Abstract:
Kurzweil says, computers will enable people to live forever and doctors
will be doing backup of your memories by late 2030. This talk is not
about that, yet.
Instead, the remarkable drop in disk costs makes it possible and
attractive to retain past application states and store them for a long
time for mining or auditing.
A still open question is how to best organize the past state storage?
Split snapshots are a recent approach to past state storage that is
attractive for several reasons. Split snapshots are persistent, can be
taken with high-frequency, and they are transactionally consistent.
Unmodified database code can run against them.
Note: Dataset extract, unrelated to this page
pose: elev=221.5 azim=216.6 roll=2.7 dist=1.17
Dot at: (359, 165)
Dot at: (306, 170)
Like no other past state storage approach, they provide low-cost
discriminated garbage collection of snapshots, a useful capability in
long-lived systems since since indiscriminately keeping all snapshots
accessible becomes impractical over time even if raw disk storage is cheap,
because administering such large-volume storage is expansive over long
duration.
A number of novel techniques underly split snapshots.
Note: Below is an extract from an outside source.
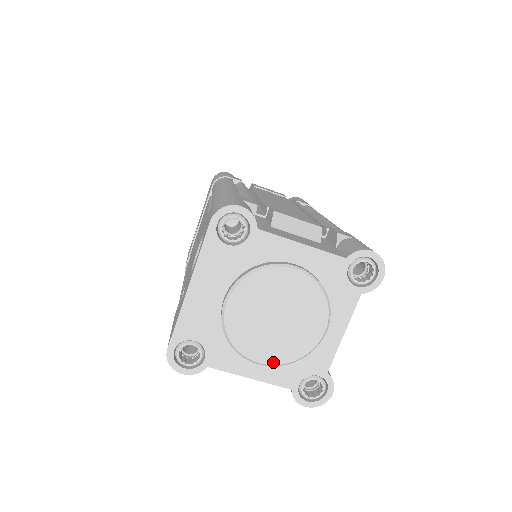
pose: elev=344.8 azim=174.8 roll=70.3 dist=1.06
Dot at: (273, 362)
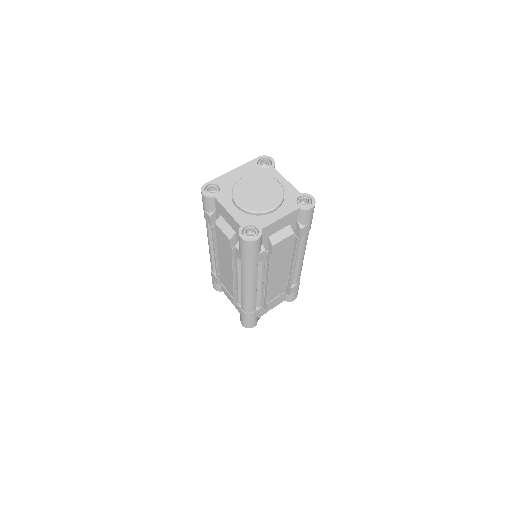
Dot at: (243, 206)
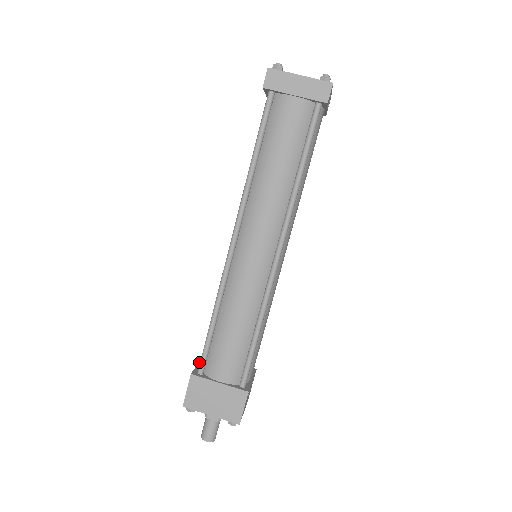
A new in-memory data-structure creates consistent copy-on-write snapshots
without blocking, a new persistent data structure provides high
performance versioned meta-data, and a new snapshot storage organization
allows to gradually garbage collect selected copy-on-write snapshots without
creating disk-fragmentation and without copying.
Measurements of a split snapshot prototype system indicate that the new
techniques are efficient and scalable, imposing minimal ($4\%$) performance
penalty on a storage system, on expected common workloads.
Bio:
Liuba Shrira is a Professor of Computer Science at Brandeis University and
doubles as Research Affiliate at MIT/CSAIL.
She received her B.Sc./M.Sc./D.Sc. from Computer Science Department at
Technion, what seems like yeasterday,
and is always delighted to visit her Alma Mater.